* [Excerpt to read]
● ● ● ● ●
It’s not like Sha’Carri Richardson didn’t warn us.

“This sport been quiet for too long,” the sprinter tweeted on June 7.

Translation: Richardson, the 22-year-old lightning rod, the fastest female American sprinter in more than a decade, was about to get loud on and off the track.

Very loud.

In the ensuing days and weeks Richardson has taken on the U.S. Anti-Doping Agency and NBC’s “Today Show” on social media, and solidified her position as the world’s fastest fashion statement by showing up at the USA Track & Field New York Grand Prix suited up in a feet-to-shoulders red fishnet body suit beneath a hot pink uniform unzipped in front somewhere between PG-13 and R, a bejeweled forehead between long flowing blonde locks and multi-diamond studded lobes.

“That’s me always standing out no matter my performance, no matter what the media or what other people have to say, I’m expressing myself and showing people no matter how the company, media, people may try to limit you, always stand by your truth,” Richardson told reporters after the meet. “So I express that by what I wear.

“It’s not about just running fast. It’s about being who I am and you can be anything to anybody.”

Richardson arrives at the USA Track & Field Championships this week in Eugene as both the sport’s most recognizable and most polarizing athlete.

The 22-year-old Texan in the past year has inspired talk that she could take down Florence Griffith-Joyner’s nearly quarter-century old world 100-meter record of 10.49 seconds. And she has exasperated the sport by testing positive for marijuana at last June’s Olympic Trials resulting in a 30-day suspension that prevented her from competing in the Olympic Games.

The suspension was followed by a series of high profile social media skirmishes and an expletive laced interview on national television after finishing dead last in her first race after the doping ban was lifted.

“Sha’Carri’s such a firecracker,” said Justin Gatlin, the 2004 Olympic 100-meter champion and Richardson’s former training partner.

To others, she’s a time bomb equally capable of touching off an international controversy as she is clocking a mind blowing time.

“The only reason I’m on social media is to see what she’s posting,” Renaldo Nehemiah, Richardson’s agent, acknowledged to reporters after the New York meet.

To her friends and fans, she is a heroine for and of her times whose outspokenness resonates with many who feel they haven’t been heard; a misunderstood superstar whose thoughtfulness and empathy are hidden beneath brash and loud protective shell.“That’s my little M&M,” Gatlin said. “She’s very hard on the outside but a big ol’ soft teddy bear on the inside.”

For others she is an obnoxious, profane self-promoter, too quick to shoot from the lip, too quick to hit tweet; a rube ready to take on the world but yet not realizing who she’s up against.
● ● ● ● ●
* [Data provided]
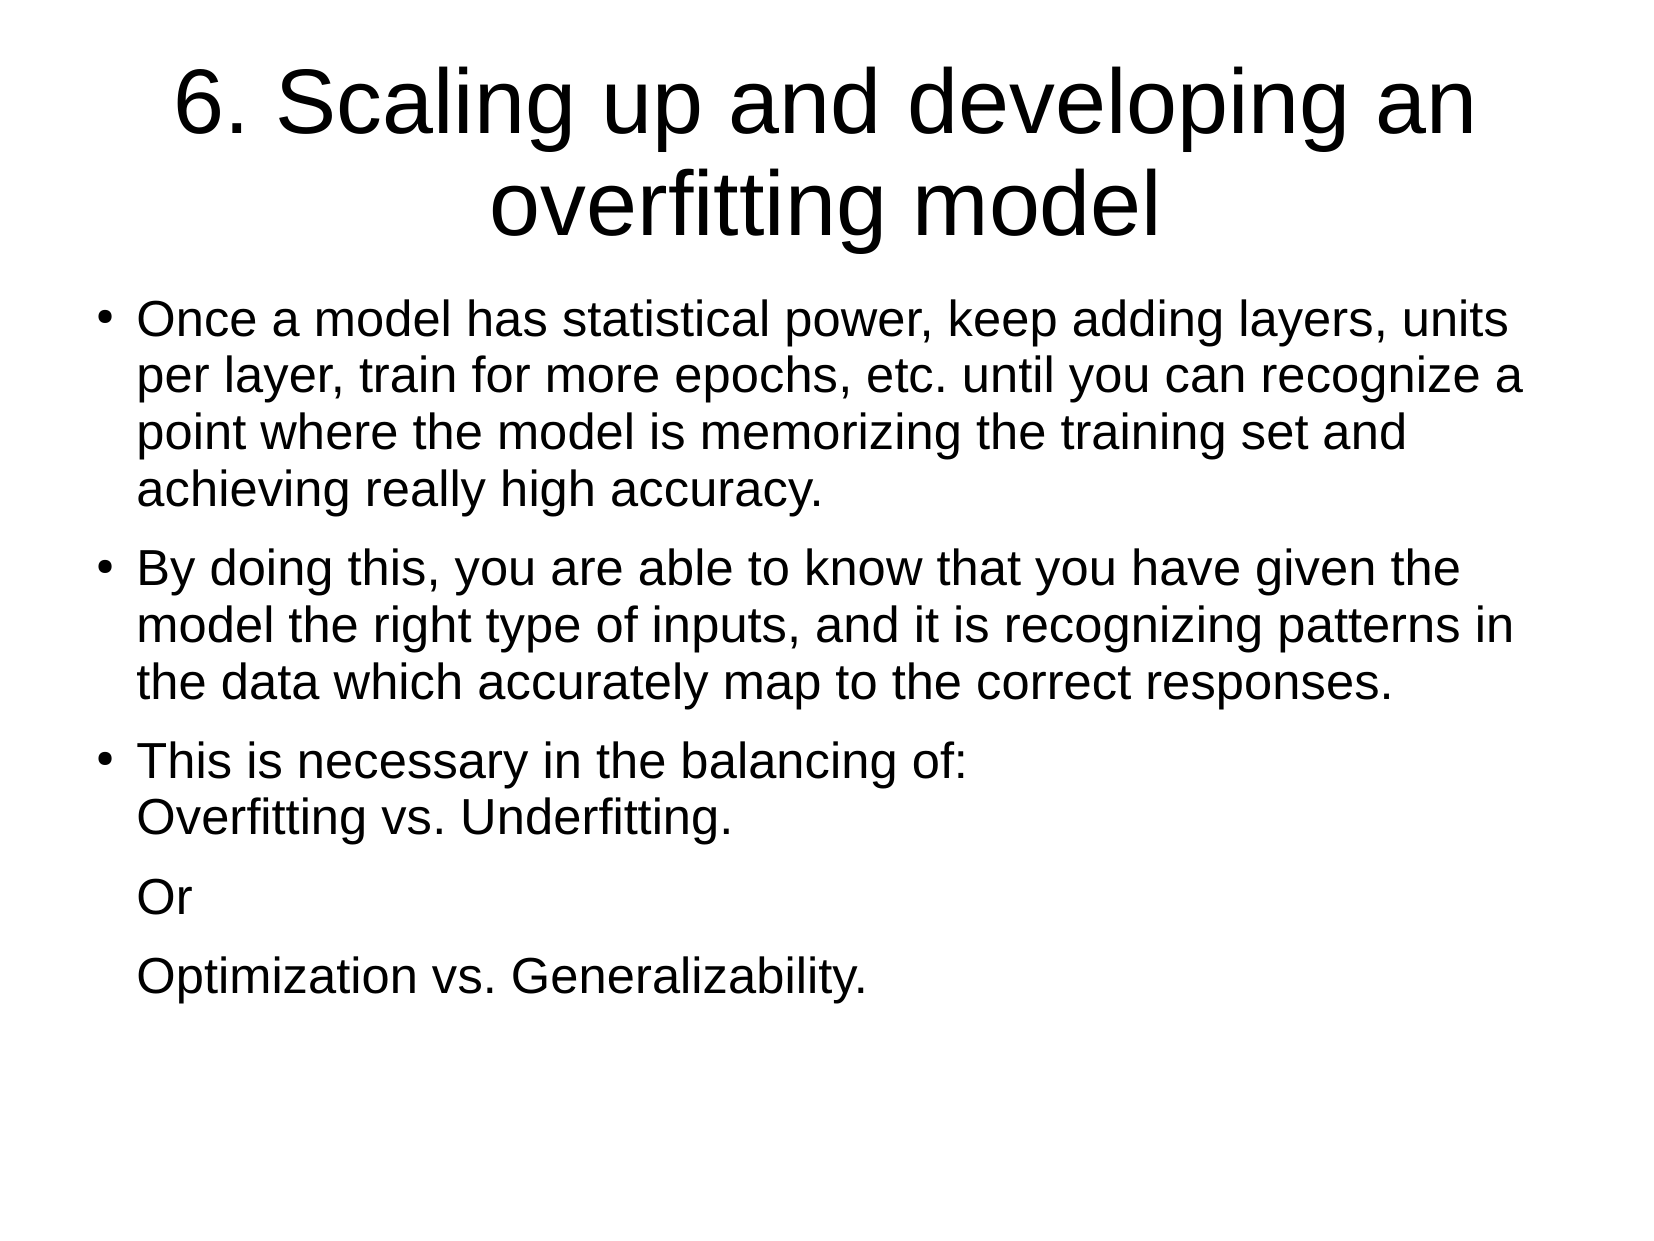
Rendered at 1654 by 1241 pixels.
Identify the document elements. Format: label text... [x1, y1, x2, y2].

list Once a model has statistical power, keep adding layers, units per layer, train for more epochs, etc. until you can recognize a point where the model is memorizing the training set and achieving really high accuracy. By doing this, you are able to know that you have given the model the right type of inputs, and it is recognizing patterns in the data which accurately map to the correct responses. This is necessary in the balancing of: Overfitting vs. Underfitting. Or Optimization vs. Generalizability. [82, 290, 1571, 1010]
title 6. Scaling up and developing an overfitting model [82, 49, 1571, 257]
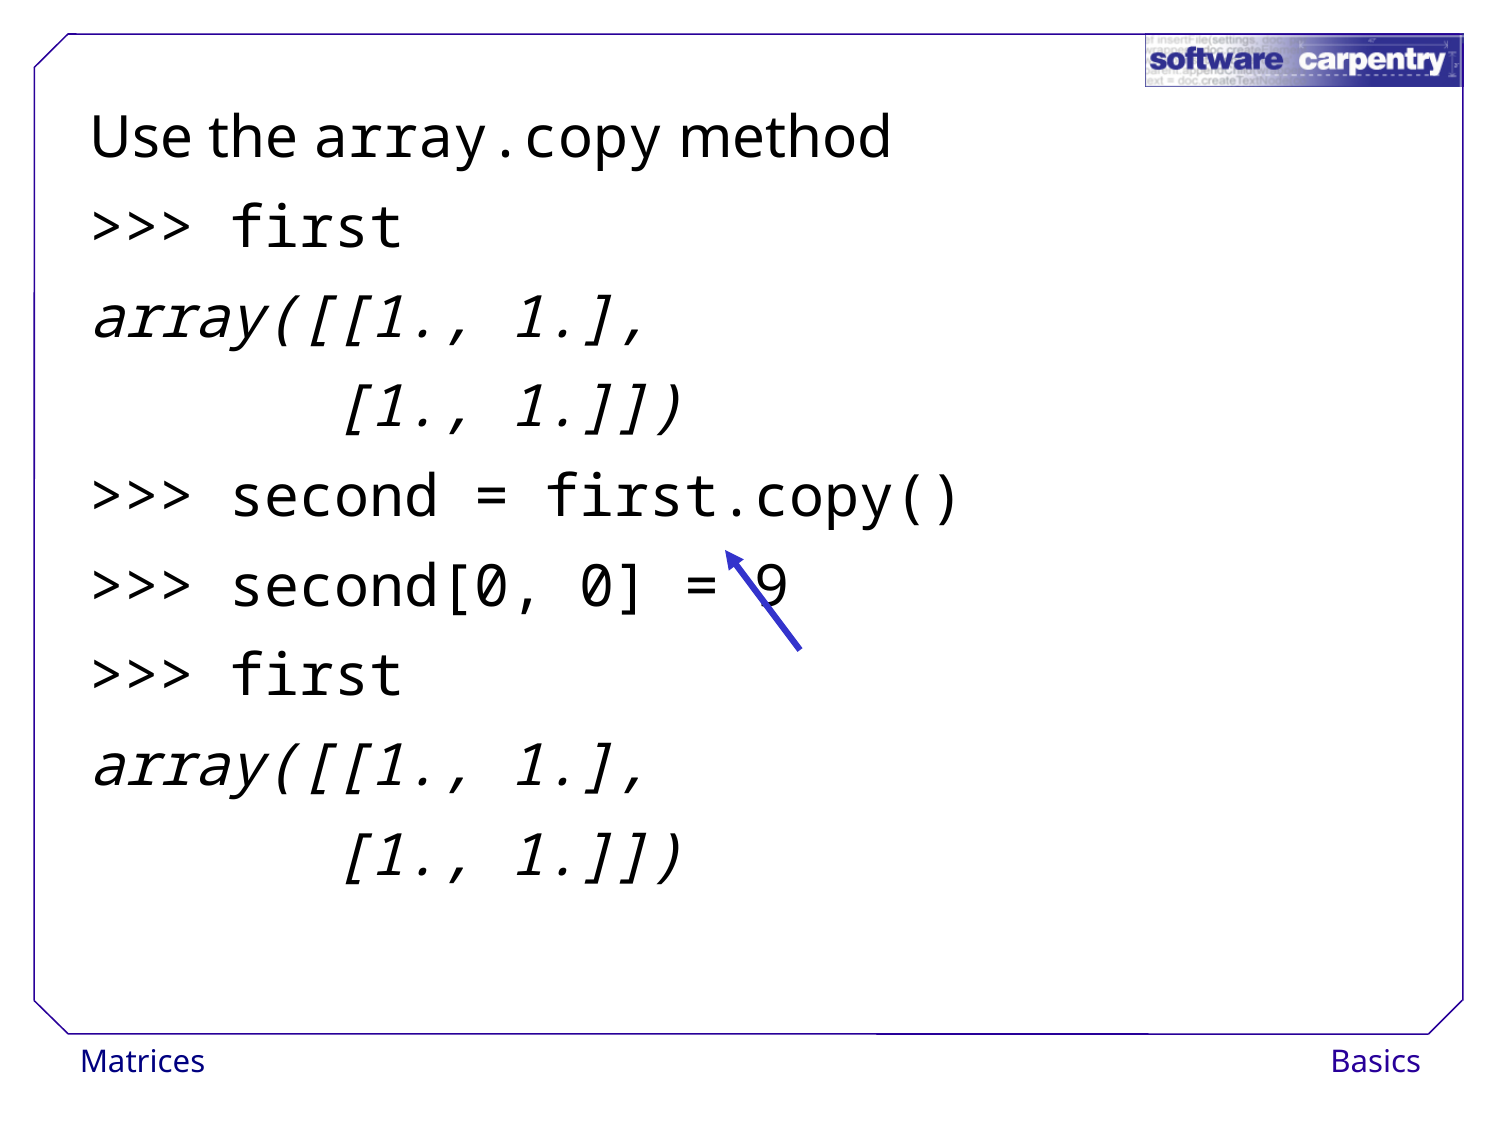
● ● ● ● ●
* [Requests]
a. From the passage on Sha'Carri Richardson, reproduce the part that opens with the words containing "The suspension was" and closes with "former training partner.".
b. In the passage on Sha'Carri Richardson, how long was the suspension that kept her out of the Olympic Games?
You can leave the lines aside; nothing here depends on them.

* [Answers to each task]
a.
The suspension was followed by a series of high profile social media skirmishes and an expletive laced interview on national television after finishing dead last in her first race after the doping ban was lifted.

“Sha’Carri’s such a firecracker,” said Justin Gatlin, the 2004 Olympic 100-meter champion and Richardson’s former training partner.

b. 30 days.